---------- Text excerpt ----------

Scott Seller’s team on the Express 27 Swamp Donkey swept its first three races on Saturday, earning the Hall Spars and Rigging Boat of the Day award, and there was virtually no touching them today, either.

“Yesterday was a bit of a surprise,” he confessed, perhaps trying not to jinx his team before the class’s national championships here next weekend. “I guess because most of us on the boat were dinghy sailors we naturally sail the boat more aggressively than others, with roll tacks and jibes, and this boat is best sailed that way.” Sellers and his teammates have raced their Express 27 in the last six San Francisco NOODs, and have won three straight. “It’s as simple as keeping the crew together,” he says.

That same advice was echoed by J/120 class winner Barry Lewis, another Bay area champion, who traded in his Laser 2 dinghy for his first keelboat two years ago. “This is our second year with the boat and our team, as well as everyone else in this fleet, has gotten dramatically better,” says Lewis. “For us, this weekend was a matter of finally figuring out how to trim the new carbon-fiber main.”

----------

• **Work to complete**:
[a] How would you render this sentence from the sailing race report in Spanish: "“For us, this weekend was a matter of finally figuring out how to trim the new carbon-fiber main.”"
[b] Could you recast the paragraph of the sailing race report that opens with "That same advice was echoed" as a short bulleted list that keeps its main facts?
[c] Would you pick up the sailing race report after its final sentence and carry it forward?

---------- Data shown ----------

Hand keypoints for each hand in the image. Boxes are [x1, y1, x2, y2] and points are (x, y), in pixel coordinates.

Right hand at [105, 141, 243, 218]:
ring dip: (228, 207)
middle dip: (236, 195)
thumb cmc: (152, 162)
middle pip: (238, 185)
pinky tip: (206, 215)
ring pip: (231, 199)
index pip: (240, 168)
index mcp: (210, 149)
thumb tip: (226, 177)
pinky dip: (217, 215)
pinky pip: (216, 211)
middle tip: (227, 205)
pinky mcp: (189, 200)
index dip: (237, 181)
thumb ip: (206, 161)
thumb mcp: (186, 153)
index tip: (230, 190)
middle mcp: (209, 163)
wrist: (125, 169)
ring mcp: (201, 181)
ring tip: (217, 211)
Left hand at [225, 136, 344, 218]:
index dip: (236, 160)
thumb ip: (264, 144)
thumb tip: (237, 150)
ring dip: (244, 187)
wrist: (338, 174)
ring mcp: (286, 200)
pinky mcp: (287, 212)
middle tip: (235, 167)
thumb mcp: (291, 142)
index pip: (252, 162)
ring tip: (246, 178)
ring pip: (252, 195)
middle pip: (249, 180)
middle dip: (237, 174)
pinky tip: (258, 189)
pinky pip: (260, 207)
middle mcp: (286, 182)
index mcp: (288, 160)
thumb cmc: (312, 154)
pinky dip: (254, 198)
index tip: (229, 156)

----------

• **Outputs in order**:
[a] «Para nosotros, este fin de semana se trató de descubrir por fin cómo trimar la nueva vela mayor de fibra de carbono».

[b]
- Barry Lewis, winner of the J/120 class and another Bay area champion, echoed the same advice.
- Two years ago, he traded his Laser 2 dinghy for his first keelboat.
- This is his team's second year with the boat.
- According to Lewis, his team and everyone else in the fleet have gotten dramatically better.
- For his team, this weekend came down to finally figuring out how to trim the new carbon-fiber main.

[c]
In the eight-boat Farr 40 fleet Jim Kilroy’s team on the Farr 40 Samba Pa Ti, made damn sure Jim Richardson and his team on Barking Mad didn’t walk away with the win. With the Farr 40 course set directly off the St. Francis YC, and with tide flooding into the Bay, Kilroy played the current like any good local team would and finished 2-1-1 in today’s races, the final two with huge leads. Bill Wright’s Zsa Zsa did the same on the 1D35 circle, winning the last two races, and punting Chris and Kara Busch’s Wild Thing into second overall. Jens Jensen’s Hamburger Haus also won its last two races to win the Olson 25 class, and Wayne Cough preserved his lead in the J/24s with 2-3 finishes.